### [Dataset entries]
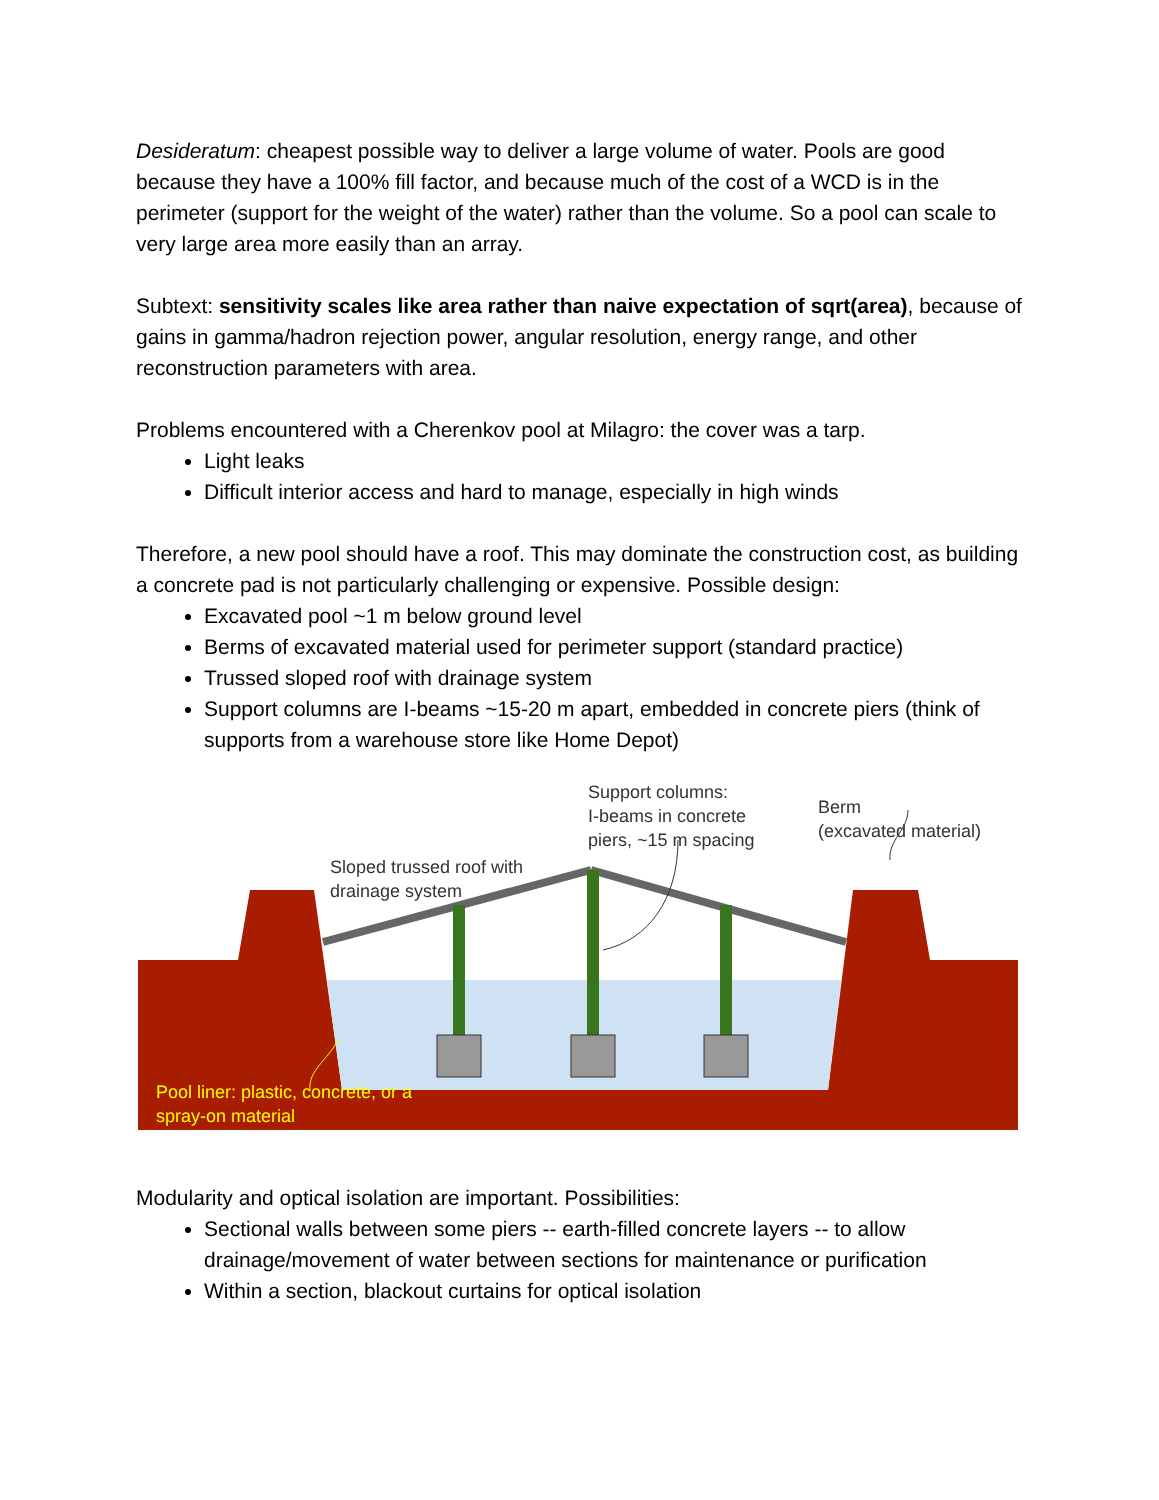Desideratum: cheapest possible way to deliver a large volume of water. Pools are good because they have a 100% fill factor, and because much of the cost of a WCD is in the perimeter (support for the weight of the water) rather than the volume. So a pool can scale to very large area more easily than an array.
Subtext: sensitivity scales like area rather than naive expectation of sqrt(area), because of gains in gamma/hadron rejection power, angular resolution, energy range, and other reconstruction parameters with area.
Problems encountered with a Cherenkov pool at Milagro: the cover was a tarp.
Light leaks
Difficult interior access and hard to manage, especially in high winds
Therefore, a new pool should have a roof. This may dominate the construction cost, as building a concrete pad is not particularly challenging or expensive. Possible design:
Excavated pool ~1 m below ground level
Berms of excavated material used for perimeter support (standard practice)
Trussed sloped roof with drainage system
Support columns are I-beams ~15-20 m apart, embedded in concrete piers (think of supports from a warehouse store like Home Depot)
Sloped trussed roof with
drainage system
Support columns:
I-beams in concrete
piers, ~15 m spacing
Berm
(excavated material)
Pool liner: plastic, concrete, or a
spray-on material
Modularity and optical isolation are important. Possibilities:
Sectional walls between some piers -- earth-filled concrete layers -- to allow drainage/movement of water between sections for maintenance or purification
Within a section, blackout curtains for optical isolation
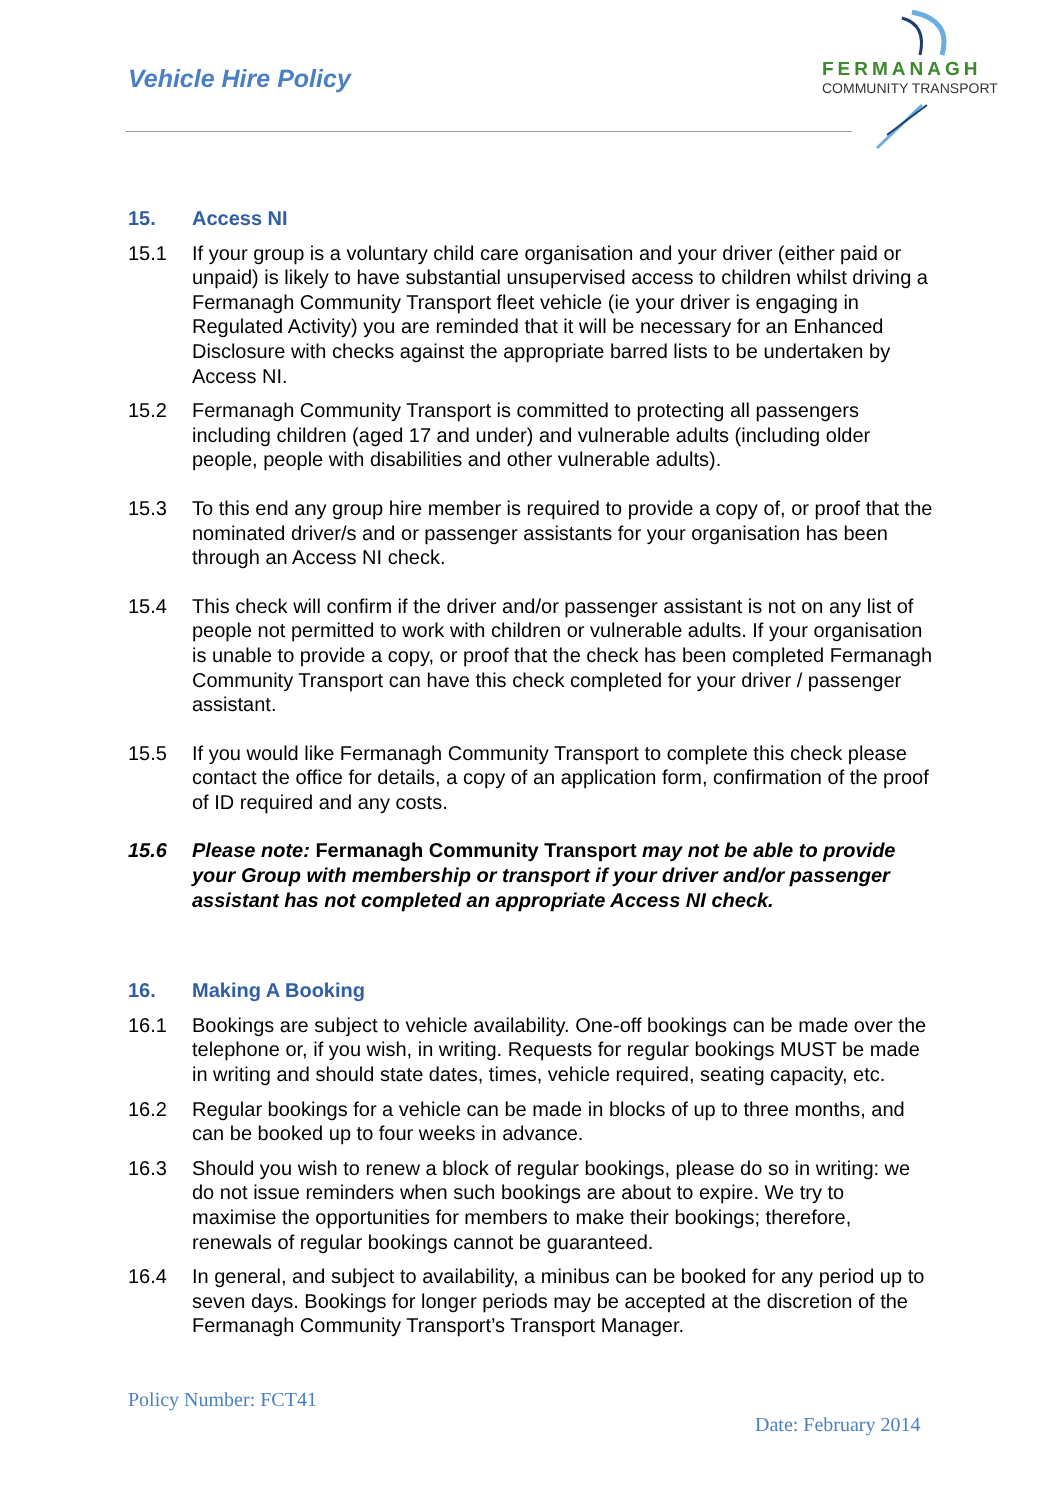Vehicle Hire Policy
FERMANAGH
COMMUNITY TRANSPORT
15. Access NI
15.1 If your group is a voluntary child care organisation and your driver (either paid or unpaid) is likely to have substantial unsupervised access to children whilst driving a Fermanagh Community Transport fleet vehicle (ie your driver is engaging in Regulated Activity) you are reminded that it will be necessary for an Enhanced Disclosure with checks against the appropriate barred lists to be undertaken by Access NI.
15.2 Fermanagh Community Transport is committed to protecting all passengers including children (aged 17 and under) and vulnerable adults (including older people, people with disabilities and other vulnerable adults).
15.3 To this end any group hire member is required to provide a copy of, or proof that the nominated driver/s and or passenger assistants for your organisation has been through an Access NI check.
15.4 This check will confirm if the driver and/or passenger assistant is not on any list of people not permitted to work with children or vulnerable adults. If your organisation is unable to provide a copy, or proof that the check has been completed Fermanagh Community Transport can have this check completed for your driver / passenger assistant.
15.5 If you would like Fermanagh Community Transport to complete this check please contact the office for details, a copy of an application form, confirmation of the proof of ID required and any costs.
15.6 Please note: Fermanagh Community Transport may not be able to provide your Group with membership or transport if your driver and/or passenger assistant has not completed an appropriate Access NI check.
16. Making A Booking
16.1 Bookings are subject to vehicle availability. One-off bookings can be made over the telephone or, if you wish, in writing. Requests for regular bookings MUST be made in writing and should state dates, times, vehicle required, seating capacity, etc.
16.2 Regular bookings for a vehicle can be made in blocks of up to three months, and can be booked up to four weeks in advance.
16.3 Should you wish to renew a block of regular bookings, please do so in writing: we do not issue reminders when such bookings are about to expire. We try to maximise the opportunities for members to make their bookings; therefore, renewals of regular bookings cannot be guaranteed.
16.4 In general, and subject to availability, a minibus can be booked for any period up to seven days. Bookings for longer periods may be accepted at the discretion of the Fermanagh Community Transport’s Transport Manager.
Policy Number: FCT41
Date: February 2014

### [Activity]
Could every entry be restated word for word, pictures excluded?

### [Reply]
Desideratum: cheapest possible way to deliver a large volume of water. Pools are good because they have a 100% fill factor, and because much of the cost of a WCD is in the perimeter (support for the weight of the water) rather than the volume. So a pool can scale to very large area more easily than an array.
Subtext: sensitivity scales like area rather than naive expectation of sqrt(area), because of gains in gamma/hadron rejection power, angular resolution, energy range, and other reconstruction parameters with area.
Problems encountered with a Cherenkov pool at Milagro: the cover was a tarp.
Light leaks
Difficult interior access and hard to manage, especially in high winds
Therefore, a new pool should have a roof. This may dominate the construction cost, as building a concrete pad is not particularly challenging or expensive. Possible design:
Excavated pool ~1 m below ground level
Berms of excavated material used for perimeter support (standard practice)
Trussed sloped roof with drainage system
Support columns are I-beams ~15-20 m apart, embedded in concrete piers (think of supports from a warehouse store like Home Depot)
Sloped trussed roof with
drainage system
Support columns:
I-beams in concrete
piers, ~15 m spacing
Berm
(excavated material)
Pool liner: plastic, concrete, or a
spray-on material
Modularity and optical isolation are important. Possibilities:
Sectional walls between some piers -- earth-filled concrete layers -- to allow drainage/movement of water between sections for maintenance or purification
Within a section, blackout curtains for optical isolation
Vehicle Hire Policy
FERMANAGH
COMMUNITY TRANSPORT
15. Access NI
15.1 If your group is a voluntary child care organisation and your driver (either paid or unpaid) is likely to have substantial unsupervised access to children whilst driving a Fermanagh Community Transport fleet vehicle (ie your driver is engaging in Regulated Activity) you are reminded that it will be necessary for an Enhanced Disclosure with checks against the appropriate barred lists to be undertaken by Access NI.
15.2 Fermanagh Community Transport is committed to protecting all passengers including children (aged 17 and under) and vulnerable adults (including older people, people with disabilities and other vulnerable adults).
15.3 To this end any group hire member is required to provide a copy of, or proof that the nominated driver/s and or passenger assistants for your organisation has been through an Access NI check.
15.4 This check will confirm if the driver and/or passenger assistant is not on any list of people not permitted to work with children or vulnerable adults. If your organisation is unable to provide a copy, or proof that the check has been completed Fermanagh Community Transport can have this check completed for your driver / passenger assistant.
15.5 If you would like Fermanagh Community Transport to complete this check please contact the office for details, a copy of an application form, confirmation of the proof of ID required and any costs.
15.6 Please note: Fermanagh Community Transport may not be able to provide your Group with membership or transport if your driver and/or passenger assistant has not completed an appropriate Access NI check.
16. Making A Booking
16.1 Bookings are subject to vehicle availability. One-off bookings can be made over the telephone or, if you wish, in writing. Requests for regular bookings MUST be made in writing and should state dates, times, vehicle required, seating capacity, etc.
16.2 Regular bookings for a vehicle can be made in blocks of up to three months, and can be booked up to four weeks in advance.
16.3 Should you wish to renew a block of regular bookings, please do so in writing: we do not issue reminders when such bookings are about to expire. We try to maximise the opportunities for members to make their bookings; therefore, renewals of regular bookings cannot be guaranteed.
16.4 In general, and subject to availability, a minibus can be booked for any period up to seven days. Bookings for longer periods may be accepted at the discretion of the Fermanagh Community Transport’s Transport Manager.
Policy Number: FCT41
Date: February 2014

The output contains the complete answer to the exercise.